Taxonomy involves naming, delimiting and organizing groups of organisms (taxa) on the basis of shared traits that, ultimately, reflect their evolutionary history. Taxonomy itself evolves and revising old taxonomic schemes is necessary. The GTDB aim to produce a more uniform and stable genome-based taxonomy is laudable and extremely useful. However, despite some improvements, there is still an important problem in the current GTDB nomenclature: several standing taxon names are being reused for a new phylogenetic delimitation (a different extent of organisms). This introduces confusion and prevents meaningful comparison with long-accumulated knowledge, especially for groups with a long history in microbiology science. I previously raised the problem (to Phil) and suggested to give new names to newly circumscribed taxa. This was fortunately done for some archaeal taxa. Thus, Euryarchaeota and Crenarchaeota, which encompassed clades of very different breadth in various GTDB releases as compared with classical taxonomic schemes since Woese’s formal definition in 1990, disappeared as GTDB phyla and were replaced by several phyla with different new names (Thermoproteota, Halobacterota, Methanobacteriota, etc.).
Unfortunately, the problem still affects some important classical taxa within Bacteria. I will mention two such cases. The first concerns the Proteobacteria, traditionally encompassing Alpha-, Beta-, Gamma-, Delta-, Epsilon- and Zetaproteobacteria. In the current GTDB release, Proteobacteria is reused to refer to only a subset of those clades excluding former Delta- and Epsilonproteobacteria clades (Desulfobacterota, Myxococcota, Bdellovibrionota, Campylobacterota, etc.). This is extremely confusing, since Proteobacteria is among the most diverse and studied taxa. A large body of knowledge about Proteobacteria integrate clades that are now excluded in the GTDB ‘Proteobacteria’. Could you consider changing the name of the GTDB ‘Proteobacteria’ phylum to a new name to prevent that confusion?
A similar situation affects the GTDB taxon Cyanobacteria, which classically corresponds to the clade including only ancestrally oxygenic photosynthetic bacteria (GTDB Cyanobacteriia) but that in the GTDB taxonomy includes also two taxa of related non-photosynthetic bacteria.
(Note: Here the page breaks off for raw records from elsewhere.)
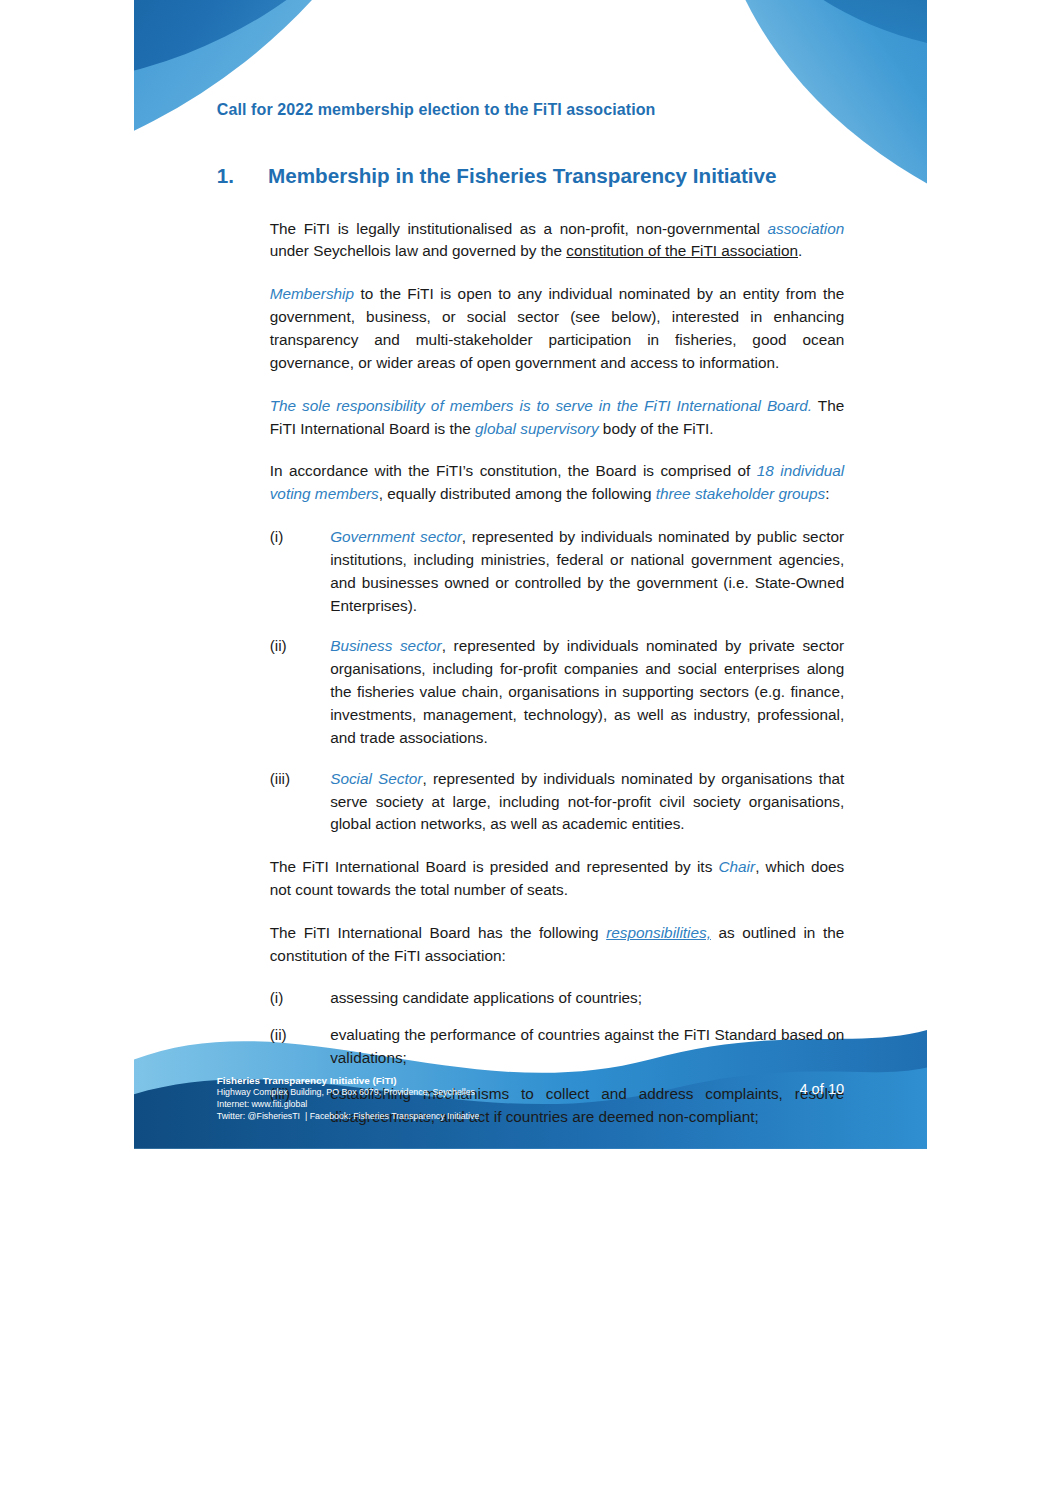Call for 2022 membership election to the FiTI association
1. Membership in the Fisheries Transparency Initiative
The FiTI is legally institutionalised as a non-profit, non-governmental association under Seychellois law and governed by the constitution of the FiTI association.
Membership to the FiTI is open to any individual nominated by an entity from the government, business, or social sector (see below), interested in enhancing transparency and multi-stakeholder participation in fisheries, good ocean governance, or wider areas of open government and access to information.
The sole responsibility of members is to serve in the FiTI International Board. The FiTI International Board is the global supervisory body of the FiTI.
In accordance with the FiTI’s constitution, the Board is comprised of 18 individual voting members, equally distributed among the following three stakeholder groups:
(i) Government sector, represented by individuals nominated by public sector institutions, including ministries, federal or national government agencies, and businesses owned or controlled by the government (i.e. State-Owned Enterprises).
(ii) Business sector, represented by individuals nominated by private sector organisations, including for-profit companies and social enterprises along the fisheries value chain, organisations in supporting sectors (e.g. finance, investments, management, technology), as well as industry, professional, and trade associations.
(iii) Social Sector, represented by individuals nominated by organisations that serve society at large, including not-for-profit civil society organisations, global action networks, as well as academic entities.
The FiTI International Board is presided and represented by its Chair, which does not count towards the total number of seats.
The FiTI International Board has the following responsibilities, as outlined in the constitution of the FiTI association:
(i) assessing candidate applications of countries;
(ii) evaluating the performance of countries against the FiTI Standard based on validations;
(iii) establishing mechanisms to collect and address complaints, resolve disagreements, and act if countries are deemed non-compliant;
Fisheries Transparency Initiative (FiTI)
Highway Complex Building, PO Box 6079, Providence, Seychelles
Internet: www.fiti.global
Twitter: @FisheriesTI | Facebook: Fisheries Transparency Initiative
4 of 10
Accumulated knowledge on cyanobacteria exclude those other taxa. In addition, this taxon also exists in the botanical code, such that it is likely that the same name, Cyanobacteria, persists in the future to refer to two different clades of organism, which complicates and obscures scientific progress. Again, would it be possible to simply give a different name to the clade formed by classical Cyanobacteria and its two related clades?
In general, renaming taxa differently rather than changing the semantics (the extent of organisms) of a given name would be extremely important for clarity in the (micro)biology community. Would you consider this element for future releases?